Rating: 9 and a bit out of 10. If we had to choose just one track: Cornered Rat

Heresy #3 (18.1.89)

Picking up where #2 left off, this has muscular, driving versions of classics like "Everyday Madness Everyday" and "Break The Connection". The shout outs to Brian Clough and Franz Carr would no doubt have tickled JP, too. It finishes with a hectic take on "Genocide" which, propelled by breakneck drumming, is possibly the closest Heresy would get in the studio to a pure grind tune.

Rating: 8 1/2 out of 10. If we had to choose just one track: Everyday Madness Everyday

Intense Degree (15.3.88)

East Anglian skaters Intense Degree are much overlooked, and criminally under-represented in terms of reissues or digital releases. Their thudding sound, starting here with a brooding, unrepresentatively mainstream slowish-guitar intro to "Hangin' On", was slower and more functional in places, more ragged in others, but the songs (a mere eleven here!) were always enjoyable enough, with the "Straitjacket / I've Got A Cure" medley that appeared on the seminal "Grindcrusher" compilation probably thereby becoming their most syndicated track (although "Skate Bored", "Bursting" and "Daydreams" made it on to the 12" vinyl of Strange Fruit's "Hardcore Holocaust" comp, too). A word for "Intense Degree" (the song!) as well: thirteen seconds long, a bubbling ID theme, made by a brilliant "wo-oah" near the end.

Rating: Very nearly 8 out of 10. If we had to choose just one track: Probably "Hangin' On", although we'll always be fond of "Skate Bored" too.

* * *

Despite the title, only one of the bands on this set is truly "grindcore", and that's Napalm Death, who did after all invent the genre. But that doesn't stop this being an unassailably good value comp, a faithful companion for Earache's the "Metal" boxsets of yore, accompanied by sleeve notes from Mick Harris, the whirlwind drummer at the eye of the storm who seemingly played on half the sessions. May Santa deliver "Grind Madness At The BBC" to each and every one of your bedside stockings, and if he unaccountably fails to do so then at less than 8p per track, you could always venture into the snow-flecked streets and buy it.

Anyway. Happy Christmas, and whatever you're doing on the 31st - whether you're going to bed early, going out robbing, venturing to a party with people you don't really like or being fleeced into paying £25 to spend midnight in a crowded pub you normally wouldn't dream of going into even for free - have a truly *righteous* New Year and thank you, as ever, for (skim) reading.

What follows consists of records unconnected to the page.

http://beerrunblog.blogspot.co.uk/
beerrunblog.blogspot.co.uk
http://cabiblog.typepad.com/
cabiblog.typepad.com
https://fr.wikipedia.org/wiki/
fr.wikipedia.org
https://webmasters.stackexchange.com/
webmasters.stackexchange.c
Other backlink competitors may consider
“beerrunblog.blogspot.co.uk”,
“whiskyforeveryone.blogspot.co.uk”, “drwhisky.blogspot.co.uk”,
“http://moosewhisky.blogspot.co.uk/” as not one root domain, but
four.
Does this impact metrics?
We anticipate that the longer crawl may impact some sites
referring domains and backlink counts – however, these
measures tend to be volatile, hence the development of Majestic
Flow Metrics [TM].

It appears from the pile of scrawled post-its, CDs and bottles of Quilmes in front of us that we're about to add up the votes for our end-of-year polls, so there's real and present danger of some more distressingly long "lists" posts soon too. Sorry in advance.

Comments

Mentioned in the same post as the Narrowboat and Radford FC. I am honoured.

Hope you're well, Kieron. Will you be coming out to London Popfest?